大津イレブン(写真=矢島公彦)
初の決勝を戦った大津にしても新たな歴史の始まりだ。
「3年生たちがここまで切り開いたものを、今後につなげなければいけない。みんなで切磋琢磨しながら成長していきたい」(山城監督)
堅守を誇る大津は対戦相手や試合の状況に応じて3バック(見方によっては5バック)と4バックを使い分けるが、決勝では4-4-2システムで臨んだ。その意図をこう語っている。
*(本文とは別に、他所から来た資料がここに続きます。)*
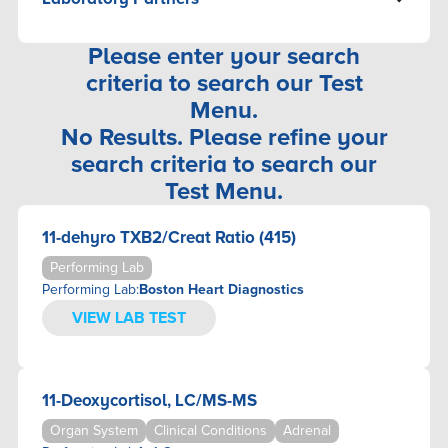
ALLERGY/SENSITIVITY
CARDIOVASCULAR
3X4 GENETICS
ANEMIA
GI SYSTEM
ACCESS MEDICAL LABS
Please enter your search
AUTOIMMUNE DISEASES
KIDNEY
ALLCLEAR HEALTHCARE
criteria to search our Test
BASIC LABORATORY ASSESSMENT
LIVER/GALLBLADDER
BOSTON HEART DIAGNOSTICS
Menu.
BONE/JOINT
THYROID
CANCER CHECK LABS
No Results. Please refine your
BRAIN
DIAGNOSTIC SOLUTIONS LABORATORY
CARDIOVASCULAR
search criteria to search our
DNALIFE
COAGULATION
Test Menu.
DOCTOR'S DATA INC.
DNA-PATERNITY/MATERNITY/ANCESTRY
TESTING
DYNACARE
11-dehyro TXB2/Creat Ratio (415)
DRUG SCREENING
ENBIOSIS
Performing Lab
ELECTROLYTES
FLUIDSIQ
Performing Lab:
Boston Heart Diagnostics
ENDOCRINE
GENOMIND
VIEW LAB TEST
ENVIRONMENTAL
GENOVA DIAGNOSTICS
FECAL OCCULT BLOOD
GUTID
GENETICS
IGENEX
11-Deoxycortisol, LC/MS-MS
GI SYSTEM
IMMUNOSCIENCES
HEMATOLOGY
INFINITE ALLERGY LABS
Organ System
Clinical Conditions
Adrenal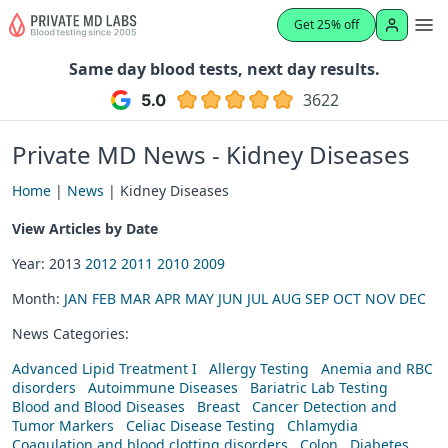
Get 25% off
Same day blood tests, next day results.
3622
Private MD News - Kidney Diseases
Home
|
News
| Kidney Diseases
View Articles by Date
Year: 2013
2012
2011
2010
2009
Month:
JAN
FEB
MAR
APR
MAY
JUN
JUL
AUG
SEP
OCT
NOV
DEC
News Categories:
Advanced Lipid Treatment I
Allergy Testing
Anemia and RBC
disorders
Autoimmune Diseases
Bariatric Lab Testing
Blood and Blood Diseases
Breast
Cancer Detection and
Tumor Markers
Celiac Disease Testing
Chlamydia
Coagulation and blood clotting disorders
Colon
Diabetes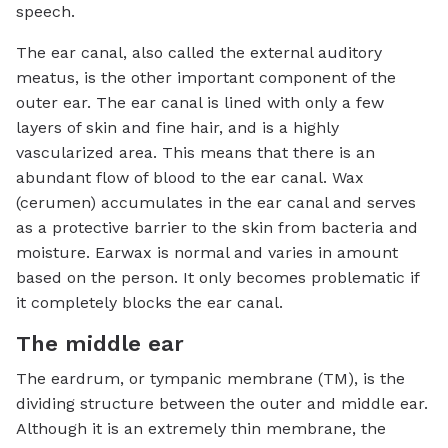
speech.
The ear canal, also called the external auditory
meatus, is the other important component of the
outer ear. The ear canal is lined with only a few
layers of skin and fine hair, and is a highly
vascularized area. This means that there is an
abundant flow of blood to the ear canal. Wax
(cerumen) accumulates in the ear canal and serves
as a protective barrier to the skin from bacteria and
moisture. Earwax is normal and varies in amount
based on the person. It only becomes problematic if
it completely blocks the ear canal.
The middle ear
The eardrum, or tympanic membrane (TM), is the
dividing structure between the outer and middle ear.
Although it is an extremely thin membrane, the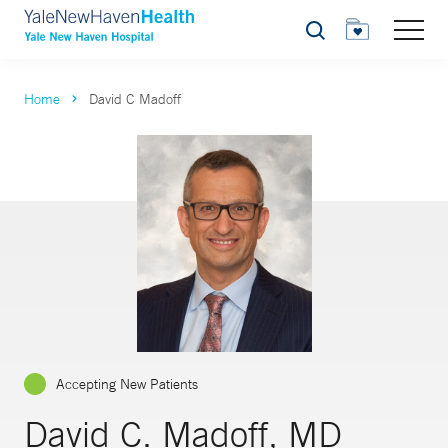
Search
Home
David C Madoff
Accepting New Patients
David C. Madoff, MD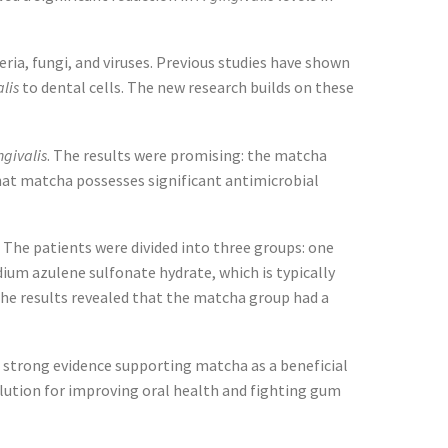
ria, fungi, and viruses. Previous studies have shown
alis
to dental cells. The new research builds on these
ngivalis
. The results were promising: the matcha
that matcha possesses significant antimicrobial
. The patients were divided into three groups: one
m azulene sulfonate hydrate, which is typically
The results revealed that the matcha group had a
es strong evidence supporting matcha as a beneficial
olution for improving oral health and fighting gum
「後ろに枚数を置いて重くなってしまい、セカンドボールを拾われて、(青森山田に)高い位置でボールを持たせたくなかった。あとは、うちのダブルボランチの森田(大智、3年)と薬師田(澪、3年)で勝負したかった。(Jリーグに進む青森山田の)松木(玖生、3年)君や宇野(禅斗、3年)君と、将来、同じ舞台で戦ってほしいと思っているので、ここでどのくらいできるのか、しっかり見せてもらいたかった」(山城監督)
大津の戦い方に心意気を感じた方は少なくないだろう。
青森山田に準決勝で完膚なきまでに敗れた高川学園の江本孝監督は「日常が違う」という表現で彼我の差を語り、「激しく、厳しく、日頃からしのぎを削り合うような練習が必要」と付け加えた。
負傷中のキャプテン、奥野奨太(3年)に代わり、ゲームキャプテンを務めた北健志郎(3年)は青森山田のプレー強度をピッチ上でイヤというほど体感。「相手のプレッシャーの早さはわかっていたし、(スペースが)空くところもわかっていたけれど、ビビッて、長いボールをけってしまった」と、その言葉に実感がこもる。そして、後輩たちに次のようなメッセージを託した。「球際だったり、ゴール前での攻防だったり、どこまで本気になれるか。あの強度を忘れず、ふだんからトレーニングしてほしい。そうすれば、落ち着いて、いつもどおりのプレーができるようになると思う」
高校サッカー界のプレー強度の水準をグッと引き上げた青森山田。あそこまでいかないと、全国優勝に手が届かない。そんな見本を提示したのは明らかだ。追われる側と、追いかける側による競争原理がひいては日本サッカー全体の底上げにつながっていくのは間違いないだろう。